__TASKS TO CARRY OUT__
[a] What take rate did the Television and Cable Factbook recently report to the FCC, according to the excerpt on the cable industry's 70/70 limit?
[b] Carry on the piece about cable take rates and the FCC's 70/70 limit, starting right after its final sentence.

__EXCERPT TO READ__

"""

The 77% Solution, or Even with Three Different Methods You Still Get a Take Rate Greater than 70%

There has long been reason to suspect the data which the cable industry provides to various reporting services like Warren Communications News, Kagan Research, and Nielsen Media Research for U.S. cable coverage and subscribers precisely because the cable industry has considerable incentive to lie about it. Specifically they have incentive to under-report both coverage and subscribers so as to avoid a finding that the 70/70 limit – that seventy percent of American homes are passed by cable and that seventy percent of homes subscribe to cable – has been reached, thus triggering additional FCC regulation of the industry. The numbers have danced around the mid- to upper-60% range reported in these sources since 2004, only tipping over in Warren Communications News’ Television and Cable Factbook, which recently reported a 71.4% take rate to the FCC.1 When it became clear that the FCC was prepared to take action to invoke the 70/70 rule on the basis of the Warren data, the managing editor of Warren Communications News’ Television and Cable Factbook immediately called its own data into question in an interview in Communications Daily:

The figures from the Television and Cable Factbook aren’t well suited to determining whether the threshold has been met, said Managing Editor Michael Taliaferro. Taliaferro said Factbook figures understate the number of homes passed by cable systems — and the number of subscribers — because not all operators participate in its survey. “More and operators are just not giving up” those numbers, he said. “We could go with two dozen footnotes when we start to report this data.” Cable operators participating in the Factbook survey said they passed 94.2 million homes and had 67.2 million subscribers.

"""

(Keypoint coordinate data)
"""

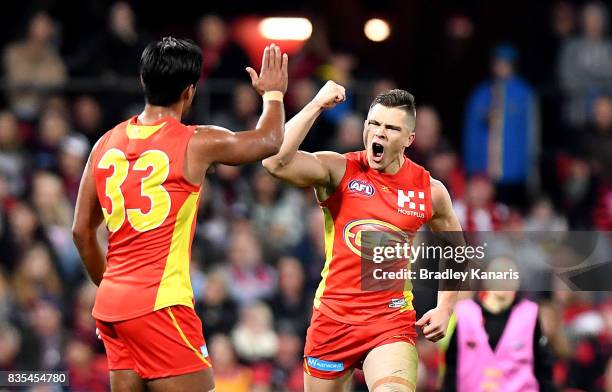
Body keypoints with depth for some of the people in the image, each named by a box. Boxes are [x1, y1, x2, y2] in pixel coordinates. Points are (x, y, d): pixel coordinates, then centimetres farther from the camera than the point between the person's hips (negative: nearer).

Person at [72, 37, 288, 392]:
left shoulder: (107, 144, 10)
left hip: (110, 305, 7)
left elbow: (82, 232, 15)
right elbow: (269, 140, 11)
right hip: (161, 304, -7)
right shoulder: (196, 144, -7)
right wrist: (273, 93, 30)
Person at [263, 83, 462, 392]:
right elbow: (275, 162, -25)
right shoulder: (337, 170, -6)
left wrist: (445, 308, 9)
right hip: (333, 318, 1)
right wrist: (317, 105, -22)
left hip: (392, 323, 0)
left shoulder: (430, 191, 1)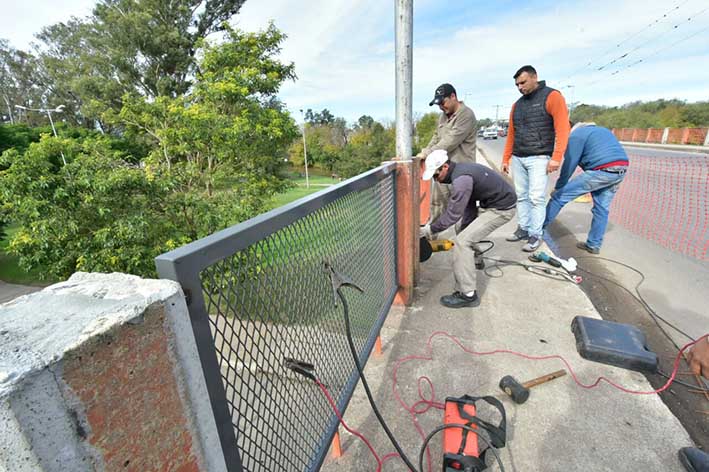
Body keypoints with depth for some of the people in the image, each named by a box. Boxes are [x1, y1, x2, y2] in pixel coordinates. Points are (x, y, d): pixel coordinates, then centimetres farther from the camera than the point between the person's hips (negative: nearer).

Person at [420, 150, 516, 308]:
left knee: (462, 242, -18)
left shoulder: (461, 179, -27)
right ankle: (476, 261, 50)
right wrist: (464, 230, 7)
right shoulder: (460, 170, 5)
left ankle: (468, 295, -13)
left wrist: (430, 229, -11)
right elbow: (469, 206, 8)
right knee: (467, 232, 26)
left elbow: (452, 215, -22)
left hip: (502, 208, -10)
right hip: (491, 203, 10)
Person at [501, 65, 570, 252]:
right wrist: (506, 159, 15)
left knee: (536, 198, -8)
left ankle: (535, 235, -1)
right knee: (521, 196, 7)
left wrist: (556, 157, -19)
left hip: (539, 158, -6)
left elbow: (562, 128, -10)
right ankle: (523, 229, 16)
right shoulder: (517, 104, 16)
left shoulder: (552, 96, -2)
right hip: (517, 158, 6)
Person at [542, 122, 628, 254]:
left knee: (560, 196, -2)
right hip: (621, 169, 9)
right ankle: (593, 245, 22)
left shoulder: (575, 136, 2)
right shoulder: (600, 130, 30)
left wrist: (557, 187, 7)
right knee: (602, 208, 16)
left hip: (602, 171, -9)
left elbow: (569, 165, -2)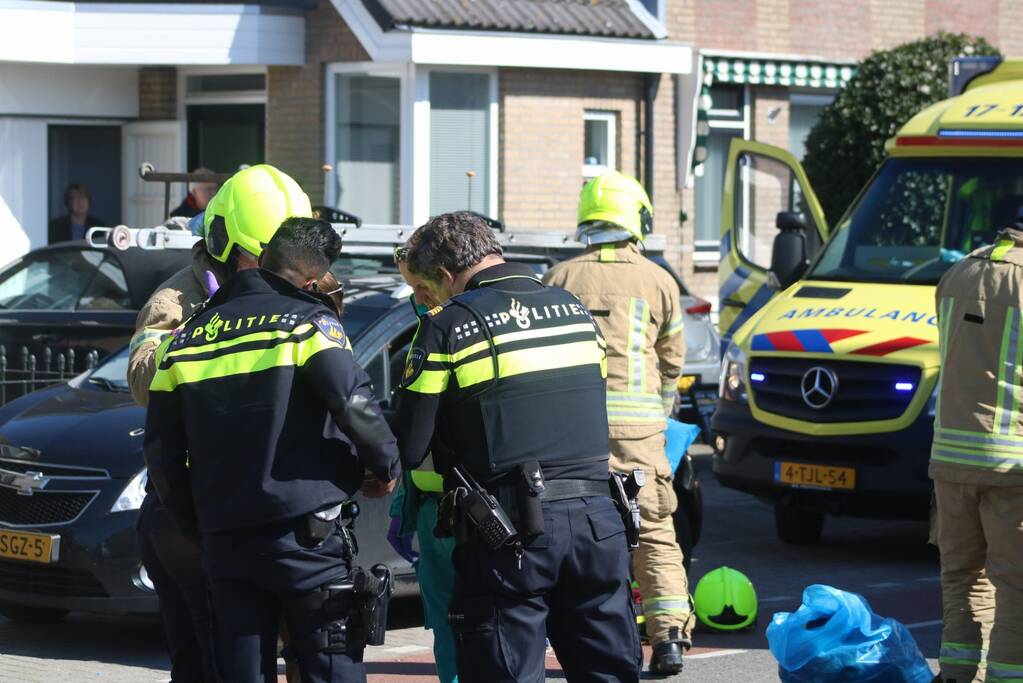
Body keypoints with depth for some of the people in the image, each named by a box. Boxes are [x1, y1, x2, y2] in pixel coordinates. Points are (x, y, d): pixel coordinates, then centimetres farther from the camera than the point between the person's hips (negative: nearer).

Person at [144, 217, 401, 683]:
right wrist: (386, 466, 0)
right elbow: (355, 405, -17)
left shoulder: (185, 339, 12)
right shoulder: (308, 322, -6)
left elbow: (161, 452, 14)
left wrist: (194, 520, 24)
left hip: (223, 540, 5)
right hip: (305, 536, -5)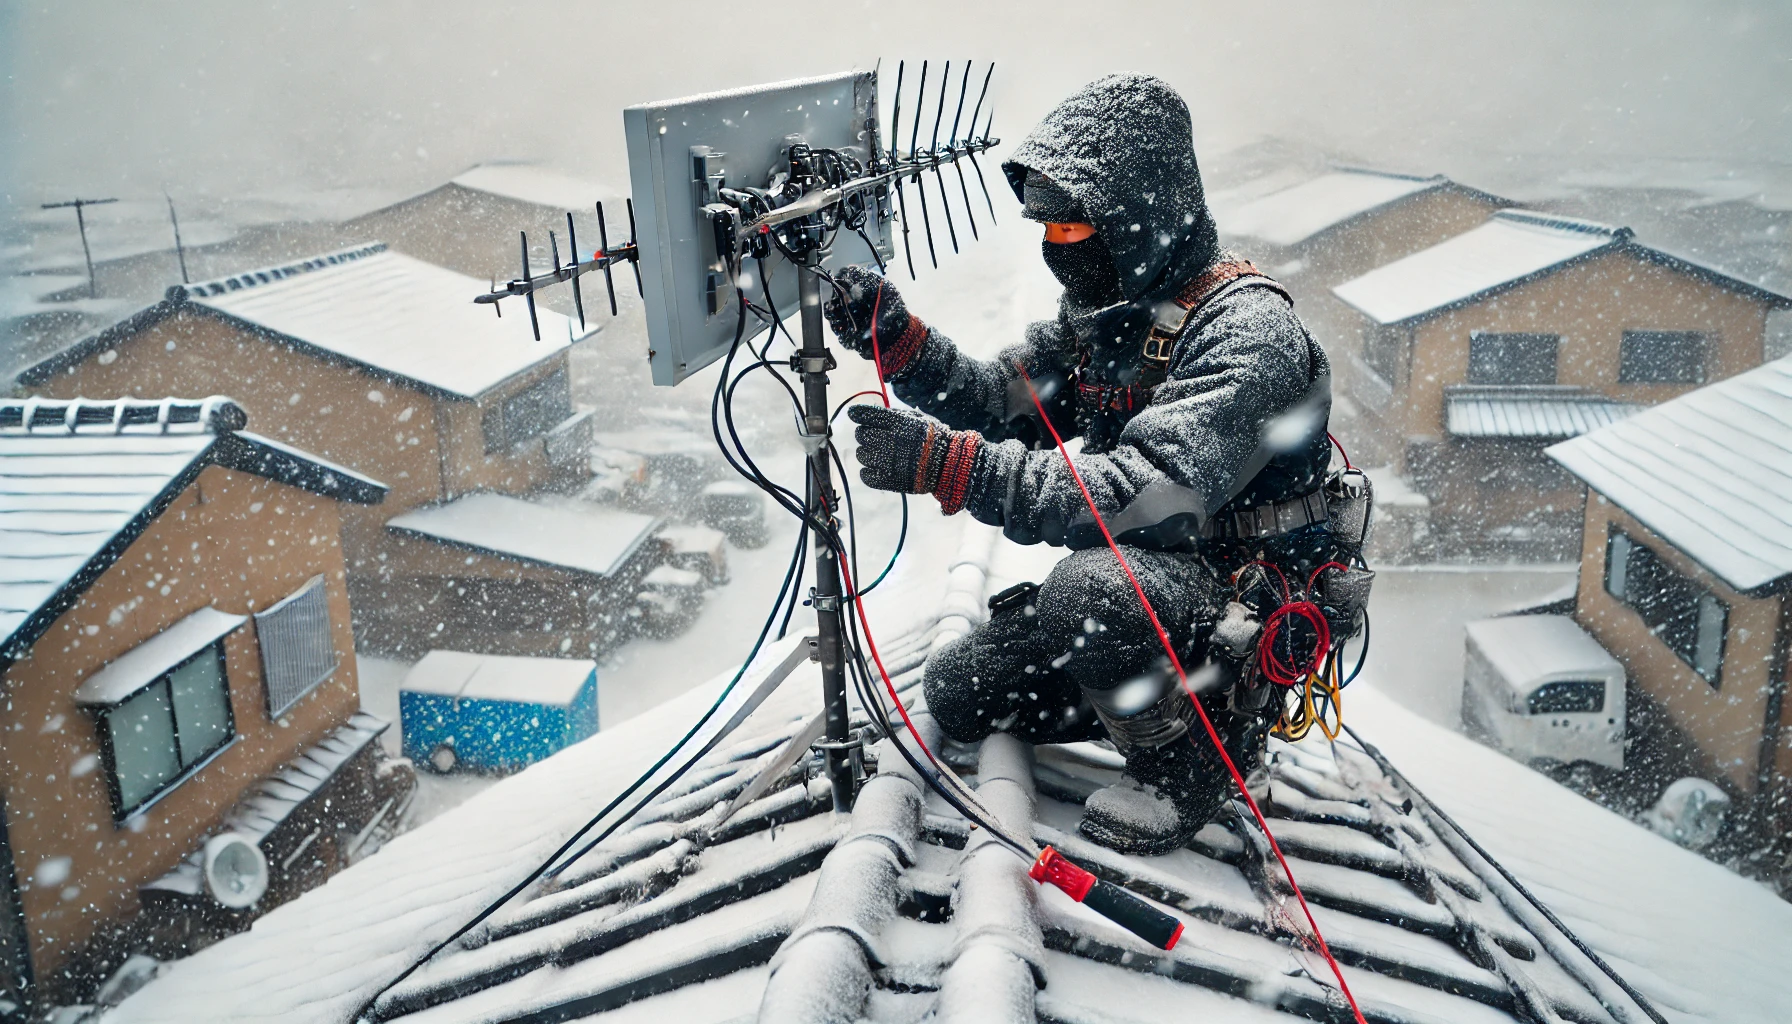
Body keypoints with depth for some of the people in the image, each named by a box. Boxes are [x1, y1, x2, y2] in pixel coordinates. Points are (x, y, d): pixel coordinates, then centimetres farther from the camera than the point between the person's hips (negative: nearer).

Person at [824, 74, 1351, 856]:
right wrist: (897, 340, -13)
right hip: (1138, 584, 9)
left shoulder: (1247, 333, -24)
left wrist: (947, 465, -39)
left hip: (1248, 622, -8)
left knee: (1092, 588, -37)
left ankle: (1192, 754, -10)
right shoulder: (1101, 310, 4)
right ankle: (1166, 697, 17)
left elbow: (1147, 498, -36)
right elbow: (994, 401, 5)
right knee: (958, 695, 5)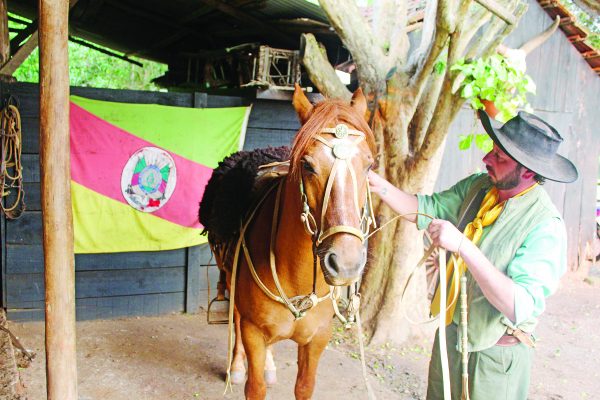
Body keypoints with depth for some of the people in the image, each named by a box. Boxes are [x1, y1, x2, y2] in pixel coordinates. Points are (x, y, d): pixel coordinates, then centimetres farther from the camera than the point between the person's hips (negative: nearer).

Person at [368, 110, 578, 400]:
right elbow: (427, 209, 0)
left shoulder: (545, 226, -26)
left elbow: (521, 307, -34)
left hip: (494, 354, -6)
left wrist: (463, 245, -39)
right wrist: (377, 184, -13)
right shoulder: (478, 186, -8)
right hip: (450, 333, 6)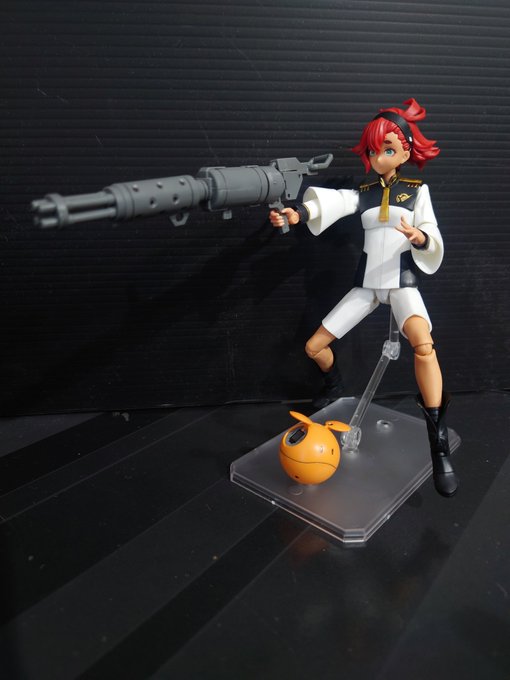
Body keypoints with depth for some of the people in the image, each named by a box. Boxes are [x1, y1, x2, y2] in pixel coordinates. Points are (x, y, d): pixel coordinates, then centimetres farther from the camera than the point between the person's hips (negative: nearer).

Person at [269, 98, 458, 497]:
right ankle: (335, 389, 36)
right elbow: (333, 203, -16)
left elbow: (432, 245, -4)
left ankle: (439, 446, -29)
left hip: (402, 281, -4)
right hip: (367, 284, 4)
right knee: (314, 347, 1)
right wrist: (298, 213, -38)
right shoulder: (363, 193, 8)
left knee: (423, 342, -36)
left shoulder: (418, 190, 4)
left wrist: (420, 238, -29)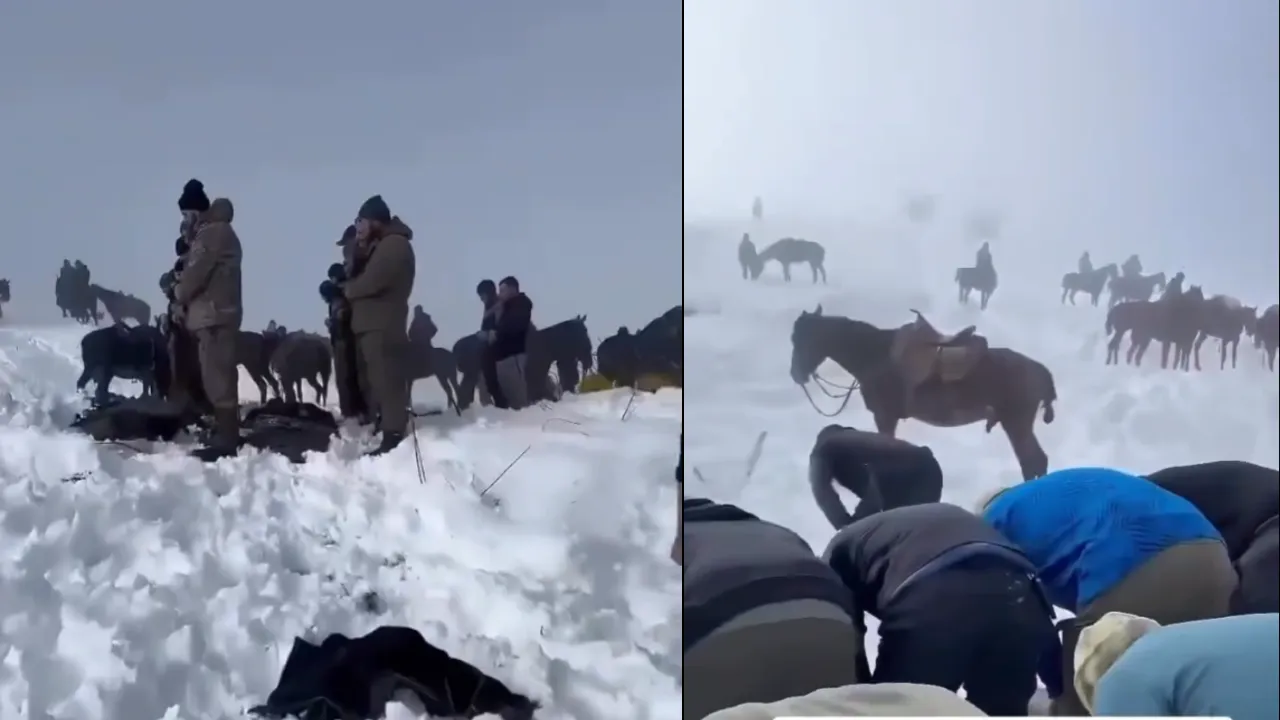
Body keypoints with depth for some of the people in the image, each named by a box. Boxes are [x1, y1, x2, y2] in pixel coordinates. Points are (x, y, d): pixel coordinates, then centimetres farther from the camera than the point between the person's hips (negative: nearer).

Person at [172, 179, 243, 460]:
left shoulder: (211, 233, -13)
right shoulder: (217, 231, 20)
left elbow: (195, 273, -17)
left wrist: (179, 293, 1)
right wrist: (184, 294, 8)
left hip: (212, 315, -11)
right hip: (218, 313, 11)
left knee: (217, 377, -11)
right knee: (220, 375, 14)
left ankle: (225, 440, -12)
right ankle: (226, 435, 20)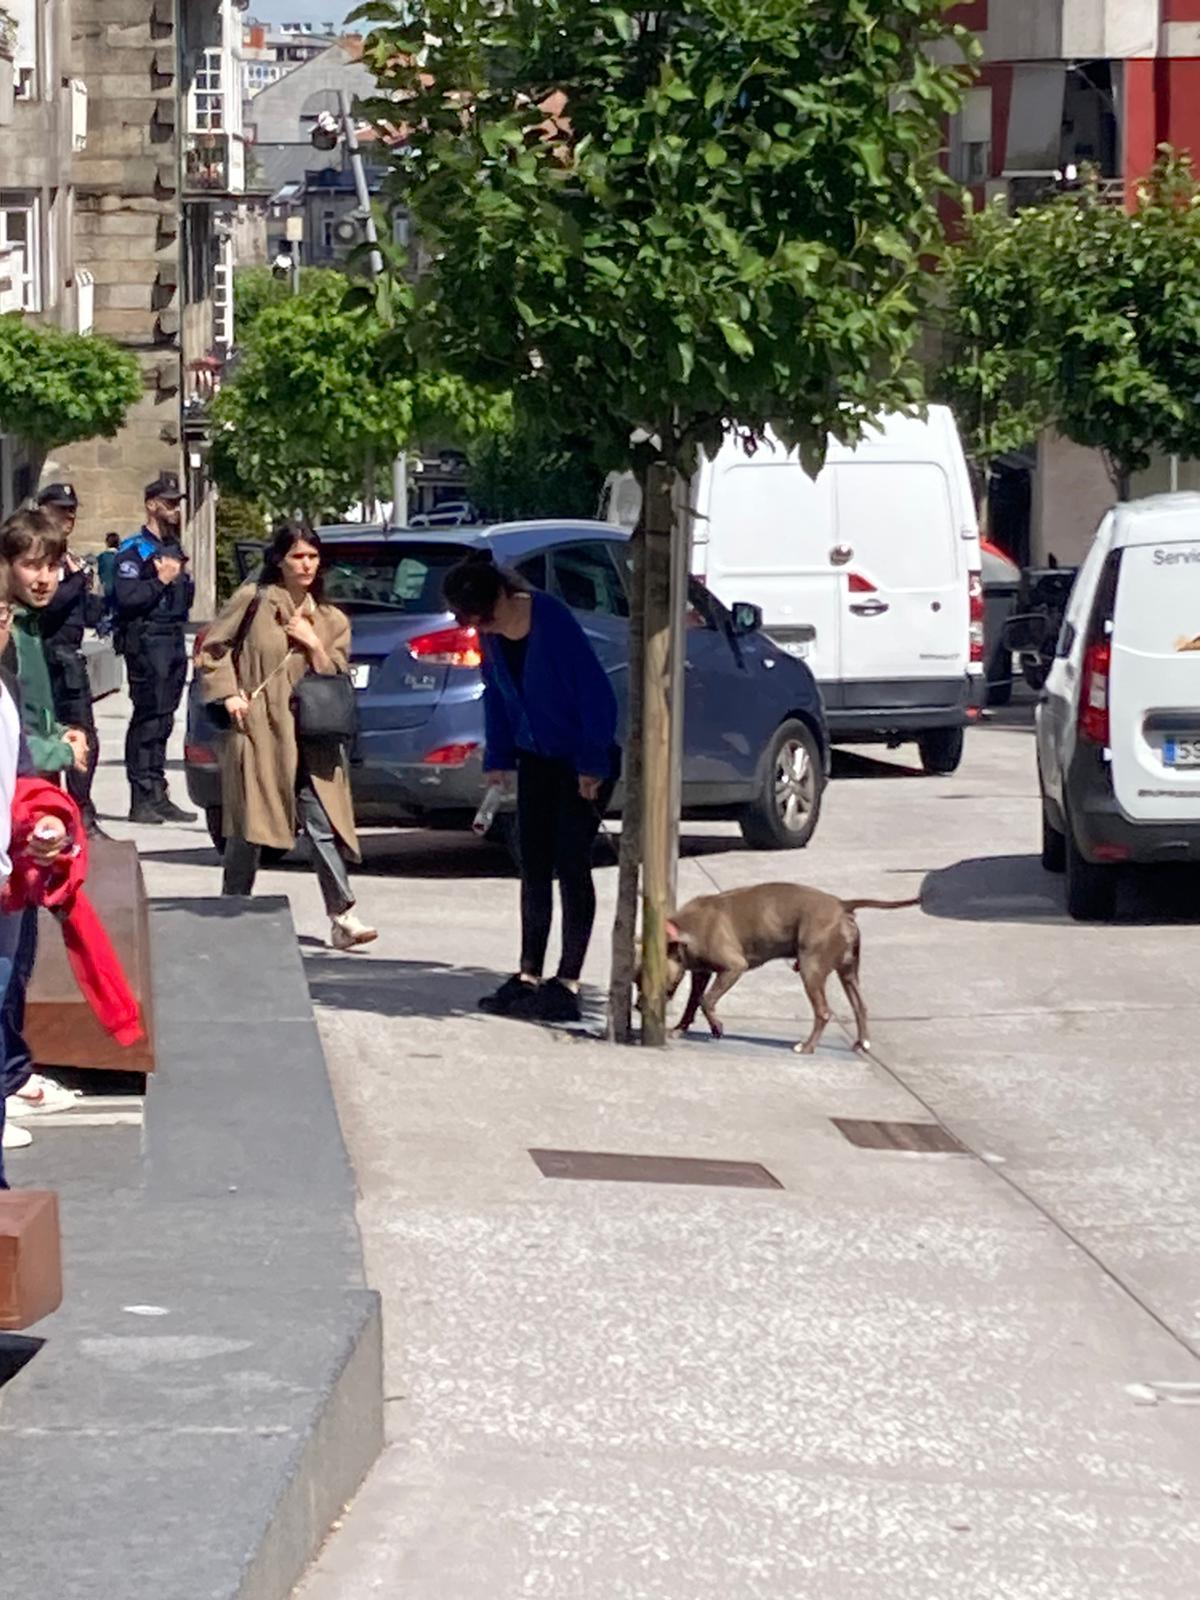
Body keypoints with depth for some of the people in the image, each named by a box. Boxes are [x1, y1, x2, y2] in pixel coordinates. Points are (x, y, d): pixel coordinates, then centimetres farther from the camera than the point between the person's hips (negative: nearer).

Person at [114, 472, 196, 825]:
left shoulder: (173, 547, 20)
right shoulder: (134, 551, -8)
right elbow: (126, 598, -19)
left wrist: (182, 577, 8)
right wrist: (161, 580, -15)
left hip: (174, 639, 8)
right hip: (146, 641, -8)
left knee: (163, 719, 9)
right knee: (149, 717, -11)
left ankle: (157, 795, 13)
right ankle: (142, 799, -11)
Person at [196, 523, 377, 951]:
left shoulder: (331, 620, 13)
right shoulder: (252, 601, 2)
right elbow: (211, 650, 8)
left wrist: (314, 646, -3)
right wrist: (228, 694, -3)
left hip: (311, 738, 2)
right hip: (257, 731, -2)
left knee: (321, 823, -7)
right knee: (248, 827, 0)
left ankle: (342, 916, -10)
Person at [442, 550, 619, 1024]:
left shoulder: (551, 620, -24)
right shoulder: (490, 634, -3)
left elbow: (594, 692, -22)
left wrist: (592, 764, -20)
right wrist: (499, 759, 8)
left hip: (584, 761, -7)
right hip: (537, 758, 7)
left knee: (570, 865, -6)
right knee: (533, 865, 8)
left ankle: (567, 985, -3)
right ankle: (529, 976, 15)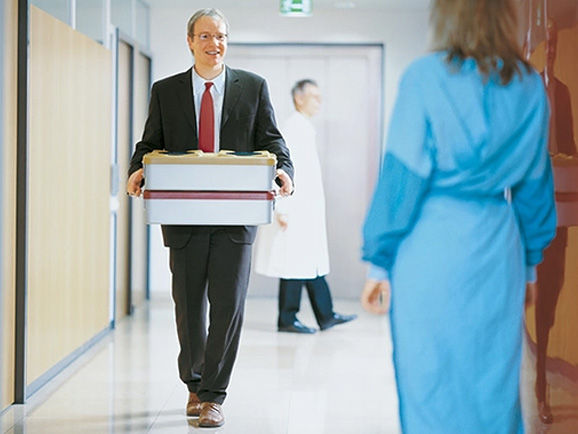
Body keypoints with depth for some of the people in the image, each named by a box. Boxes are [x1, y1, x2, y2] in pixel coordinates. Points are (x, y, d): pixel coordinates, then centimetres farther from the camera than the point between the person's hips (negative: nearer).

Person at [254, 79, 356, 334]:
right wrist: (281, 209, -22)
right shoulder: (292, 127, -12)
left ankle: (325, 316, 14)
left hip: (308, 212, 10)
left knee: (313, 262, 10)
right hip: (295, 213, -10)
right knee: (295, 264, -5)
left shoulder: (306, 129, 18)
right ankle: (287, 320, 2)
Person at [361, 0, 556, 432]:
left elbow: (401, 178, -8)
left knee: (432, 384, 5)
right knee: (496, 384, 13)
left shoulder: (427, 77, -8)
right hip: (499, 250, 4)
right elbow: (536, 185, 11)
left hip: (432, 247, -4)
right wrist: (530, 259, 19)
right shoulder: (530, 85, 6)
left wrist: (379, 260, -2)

"""

__ANSWERS PER TASK__
[a] 71.4%

[b]
The FCC official who asked him for the cumulative figure didn’t say how it would be used, Taliaferro said. If he had known, he would have provided a list of caveats, he said. “It would have been a very lengthy email,” he said. Taliaferro said he did point out the shortcomings in a phone conversation with the FCC official but didn’t put it in writing because he wasn’t asked to. “I had no idea what they were doing with it.”2

More below…

One can only imagine the sort of pressure which was brought to bear by an irate cable industry against the reporting service which had revealed — on the basis of industry data – that the 70/70 test had been passed. However, Taliaferro’s explanation made little sense. If the problem is industry understating number of households passed and number of subscribers because cable operators refuse to provide the data, as Taliaferro suggests, then Warren’s Television and Cable Factbook must understate the number of households passed and subscribers. This means that the real numbers — the numbers we would have if all the cable providers coughed up the data — have as a matter of mathematical certainty to be greater than 70% coverage and 70% subscription. Taliaferro, attempting to please the cable companies, in fact gave evidence that the Warren figure of 71.4% of homes having subscribed to cable (the take rate) as of October 10, 2007 has to be an understatement of the reality.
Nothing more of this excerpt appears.